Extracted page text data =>
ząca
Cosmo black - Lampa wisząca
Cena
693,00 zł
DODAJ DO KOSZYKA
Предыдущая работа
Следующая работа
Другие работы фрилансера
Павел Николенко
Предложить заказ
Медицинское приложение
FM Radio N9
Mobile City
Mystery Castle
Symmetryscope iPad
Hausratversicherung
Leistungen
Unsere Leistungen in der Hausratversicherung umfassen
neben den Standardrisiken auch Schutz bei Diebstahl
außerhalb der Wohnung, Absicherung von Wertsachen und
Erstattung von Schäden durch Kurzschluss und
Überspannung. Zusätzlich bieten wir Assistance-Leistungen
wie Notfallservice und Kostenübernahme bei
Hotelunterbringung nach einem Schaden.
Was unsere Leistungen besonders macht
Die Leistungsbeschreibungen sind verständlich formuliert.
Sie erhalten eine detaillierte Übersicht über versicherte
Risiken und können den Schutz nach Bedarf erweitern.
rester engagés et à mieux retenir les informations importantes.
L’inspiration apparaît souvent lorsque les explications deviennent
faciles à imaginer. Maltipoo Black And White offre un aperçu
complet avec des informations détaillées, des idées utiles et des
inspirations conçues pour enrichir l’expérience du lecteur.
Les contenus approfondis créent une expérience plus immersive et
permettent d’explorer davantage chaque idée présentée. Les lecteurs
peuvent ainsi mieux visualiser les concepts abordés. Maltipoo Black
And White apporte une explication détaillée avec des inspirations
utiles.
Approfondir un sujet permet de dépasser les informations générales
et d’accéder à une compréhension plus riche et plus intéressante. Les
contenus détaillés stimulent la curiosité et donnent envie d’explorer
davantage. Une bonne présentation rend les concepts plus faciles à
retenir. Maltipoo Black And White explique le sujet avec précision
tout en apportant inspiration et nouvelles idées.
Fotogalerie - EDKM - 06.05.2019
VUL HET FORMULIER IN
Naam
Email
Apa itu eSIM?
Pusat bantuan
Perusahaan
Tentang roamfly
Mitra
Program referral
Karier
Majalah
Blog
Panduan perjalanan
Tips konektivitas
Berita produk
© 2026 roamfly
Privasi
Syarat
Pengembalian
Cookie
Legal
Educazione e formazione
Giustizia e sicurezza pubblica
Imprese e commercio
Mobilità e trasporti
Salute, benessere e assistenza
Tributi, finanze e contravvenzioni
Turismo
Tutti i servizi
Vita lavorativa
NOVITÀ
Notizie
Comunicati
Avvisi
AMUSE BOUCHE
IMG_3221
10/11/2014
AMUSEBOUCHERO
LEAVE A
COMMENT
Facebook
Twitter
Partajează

Exercise details =>
Transcribe the records from their first line. Stop after the line with "Unsere Leistungen in", including it.

Exercise response =>
ząca
Cosmo black - Lampa wisząca
Cena
693,00 zł
DODAJ DO KOSZYKA
Предыдущая работа
Следующая работа
Другие работы фрилансера
Павел Николенко
Предложить заказ
Медицинское приложение
FM Radio N9
Mobile City
Mystery Castle
Symmetryscope iPad
Hausratversicherung
Leistungen
Unsere Leistungen in der Hausratversicherung umfassen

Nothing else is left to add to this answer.